Requirements:
Reproduce every one of the rows below word for word, line by line.

^^^^^^^^^^^^^^^^

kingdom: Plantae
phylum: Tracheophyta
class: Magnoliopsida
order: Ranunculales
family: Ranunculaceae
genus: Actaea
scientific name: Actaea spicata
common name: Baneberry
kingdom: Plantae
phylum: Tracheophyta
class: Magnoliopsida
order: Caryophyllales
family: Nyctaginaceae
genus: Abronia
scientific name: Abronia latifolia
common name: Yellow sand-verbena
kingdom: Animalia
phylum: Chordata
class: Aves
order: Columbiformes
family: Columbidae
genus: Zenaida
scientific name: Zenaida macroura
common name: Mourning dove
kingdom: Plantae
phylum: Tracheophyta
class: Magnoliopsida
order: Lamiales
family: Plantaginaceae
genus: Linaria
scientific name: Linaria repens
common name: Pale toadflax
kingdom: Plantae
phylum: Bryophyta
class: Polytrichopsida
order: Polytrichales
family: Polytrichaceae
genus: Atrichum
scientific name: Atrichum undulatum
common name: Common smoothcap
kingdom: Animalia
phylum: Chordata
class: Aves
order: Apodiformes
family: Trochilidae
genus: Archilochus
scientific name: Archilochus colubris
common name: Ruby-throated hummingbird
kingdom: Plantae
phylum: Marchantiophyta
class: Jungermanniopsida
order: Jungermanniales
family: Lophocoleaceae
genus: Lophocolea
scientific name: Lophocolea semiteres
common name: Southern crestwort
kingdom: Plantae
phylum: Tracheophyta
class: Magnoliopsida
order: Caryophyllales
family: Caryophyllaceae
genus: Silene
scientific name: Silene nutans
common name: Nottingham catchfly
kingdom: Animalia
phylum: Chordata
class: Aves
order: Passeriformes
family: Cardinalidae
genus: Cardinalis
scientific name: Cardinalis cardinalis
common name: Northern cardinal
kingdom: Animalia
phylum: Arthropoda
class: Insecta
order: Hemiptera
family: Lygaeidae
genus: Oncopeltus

^^^^^^^^^^^^^^^^

Result of the task:
kingdom: Plantae
phylum: Tracheophyta
class: Magnoliopsida
order: Ranunculales
family: Ranunculaceae
genus: Actaea
scientific name: Actaea spicata
common name: Baneberry
kingdom: Plantae
phylum: Tracheophyta
class: Magnoliopsida
order: Caryophyllales
family: Nyctaginaceae
genus: Abronia
scientific name: Abronia latifolia
common name: Yellow sand-verbena
kingdom: Animalia
phylum: Chordata
class: Aves
order: Columbiformes
family: Columbidae
genus: Zenaida
scientific name: Zenaida macroura
common name: Mourning dove
kingdom: Plantae
phylum: Tracheophyta
class: Magnoliopsida
order: Lamiales
family: Plantaginaceae
genus: Linaria
scientific name: Linaria repens
common name: Pale toadflax
kingdom: Plantae
phylum: Bryophyta
class: Polytrichopsida
order: Polytrichales
family: Polytrichaceae
genus: Atrichum
scientific name: Atrichum undulatum
common name: Common smoothcap
kingdom: Animalia
phylum: Chordata
class: Aves
order: Apodiformes
family: Trochilidae
genus: Archilochus
scientific name: Archilochus colubris
common name: Ruby-throated hummingbird
kingdom: Plantae
phylum: Marchantiophyta
class: Jungermanniopsida
order: Jungermanniales
family: Lophocoleaceae
genus: Lophocolea
scientific name: Lophocolea semiteres
common name: Southern crestwort
kingdom: Plantae
phylum: Tracheophyta
class: Magnoliopsida
order: Caryophyllales
family: Caryophyllaceae
genus: Silene
scientific name: Silene nutans
common name: Nottingham catchfly
kingdom: Animalia
phylum: Chordata
class: Aves
order: Passeriformes
family: Cardinalidae
genus: Cardinalis
scientific name: Cardinalis cardinalis
common name: Northern cardinal
kingdom: Animalia
phylum: Arthropoda
class: Insecta
order: Hemiptera
family: Lygaeidae
genus: Oncopeltus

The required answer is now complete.